▶ _TASK TO COMPLETE_: Only the lines from the one with "left knee: (601, 635)" through the end of the material, both ends included, should be retyped exactly.
=== Section Start ===
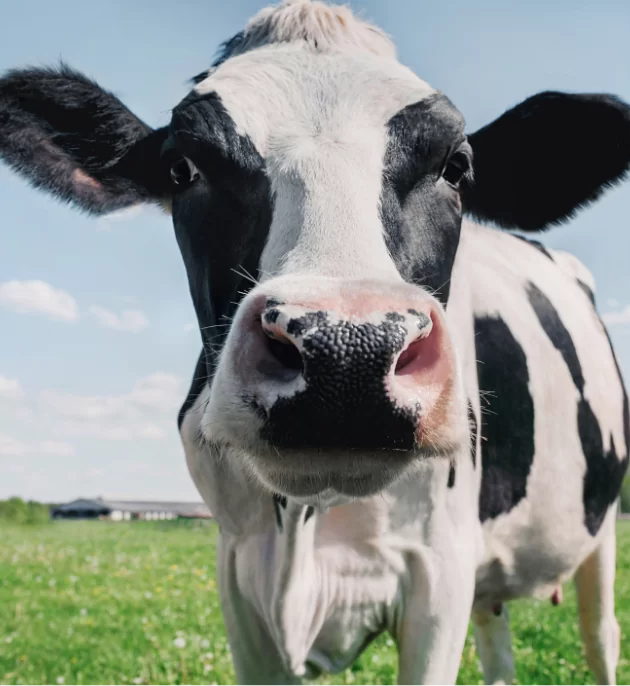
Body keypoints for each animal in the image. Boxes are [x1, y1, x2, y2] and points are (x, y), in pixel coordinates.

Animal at [0, 1, 629, 684]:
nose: (348, 352)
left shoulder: (441, 568)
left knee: (601, 635)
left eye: (456, 167)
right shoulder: (238, 571)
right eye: (182, 168)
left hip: (598, 531)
=== Section End ===
▶ _ANSWER FOR THE TASK_:
left knee: (601, 635)
left eye: (456, 167)
right shoulder: (238, 571)
right eye: (182, 168)
left hip: (598, 531)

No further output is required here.